(FILES) Senegal Prime Minister Ousmane Sonko looks on during a meeting with Ivory Coast's Prime Minister Beugre Robert Manbe (not seen) on May 30, 2025 at the Ivorian Prime Minister's office in Abidjan. Senegalese Prime Minister Ousmane Sonko on May 22, 2026 condemned Western "tyranny" in wanting to "impose" homosexuality and rejected any attempt to stop the application of a new law toughing sentences for same-sex relations. (Photo by Issouf SANOGO / AFP)
Senegalese Prime Minister Ousmane Sonko on Friday condemned Western “tyranny” in wanting to “impose” homosexuality, and rejected any attempt to stop the application of a new law toughening sentences for same-sex relations.
LGBTQ issues have stirred controversy in Muslim-majority Senegal in recent years and gay rights advocacy is frequently denounced as a tool used by Westerners to impose foreign values.
Sonko attacks Western criticism
At the end of March, President Bassirou Diomaye Faye signed a law doubling the maximum penalty for same-sex relations.
Dozens of arrests have already been made under the legislation.
“There is a kind of tryanny.
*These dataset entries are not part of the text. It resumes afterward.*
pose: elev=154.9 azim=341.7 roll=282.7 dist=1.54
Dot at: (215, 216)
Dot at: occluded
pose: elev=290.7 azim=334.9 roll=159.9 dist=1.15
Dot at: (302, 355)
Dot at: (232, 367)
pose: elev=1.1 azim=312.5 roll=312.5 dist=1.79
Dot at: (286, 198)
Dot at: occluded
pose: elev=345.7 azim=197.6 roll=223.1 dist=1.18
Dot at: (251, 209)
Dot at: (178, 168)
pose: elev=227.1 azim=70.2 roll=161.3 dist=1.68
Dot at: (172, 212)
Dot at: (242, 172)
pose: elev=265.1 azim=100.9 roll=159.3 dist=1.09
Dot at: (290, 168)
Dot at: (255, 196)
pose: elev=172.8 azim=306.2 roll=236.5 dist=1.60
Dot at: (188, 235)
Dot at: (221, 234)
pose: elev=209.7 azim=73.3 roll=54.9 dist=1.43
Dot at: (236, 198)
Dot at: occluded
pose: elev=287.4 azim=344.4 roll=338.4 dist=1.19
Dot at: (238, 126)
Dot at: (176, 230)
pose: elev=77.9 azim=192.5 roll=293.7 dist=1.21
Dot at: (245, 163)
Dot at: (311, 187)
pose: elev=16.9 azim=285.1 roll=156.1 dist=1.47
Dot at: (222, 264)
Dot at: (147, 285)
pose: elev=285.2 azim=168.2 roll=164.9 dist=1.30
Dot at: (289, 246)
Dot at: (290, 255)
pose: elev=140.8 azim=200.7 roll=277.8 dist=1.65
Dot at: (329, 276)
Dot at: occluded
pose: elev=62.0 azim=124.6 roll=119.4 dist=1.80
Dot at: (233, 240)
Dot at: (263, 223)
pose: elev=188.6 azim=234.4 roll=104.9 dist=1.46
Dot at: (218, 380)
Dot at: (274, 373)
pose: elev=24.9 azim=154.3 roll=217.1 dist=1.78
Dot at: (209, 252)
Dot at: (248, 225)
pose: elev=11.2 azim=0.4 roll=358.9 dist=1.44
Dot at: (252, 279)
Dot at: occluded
There are eight billion human beings in the world, but there is a small nucleus called the West… which, because it has resources and controls the media, wants to impose it (homosexuality) on the rest of the world,” Sonko said in an address to lawmakers in the west African country.
Sonko said that after the law was approved he had heard much criticism of Senegal in foreign countries, particuarly France.
“If they have opted for these practices, it’s their problem, but we don’t have any lessons to take from them, absolutely none,” he said.
Unlike the position of the West, which “wants to impose its diktat”, no Asian, African or Arab country criticises Senegal, the prime minister said.
He also urged the justice system to ensure the law’s “total” application.
New law increases prison sentences
The new law punishes “acts against nature”, a term used to signify same-sex relations, by five to 10 years’ imprisonment, compared with one to five years previously.
It also provides for three to seven years in prison for those found guilty of promoting or financing same-sex relationships.
Sonko rejected any kind of “moratorium” on the law’s enforcement after a call by around 30 personalities of African origin in an editorial published in French daily Liberation this month.
Before becoming Senegal’s prime minister in 2024, Sonko had promised to make same-sex relations a crime, upping the offence from its previous classification as misdemeanour.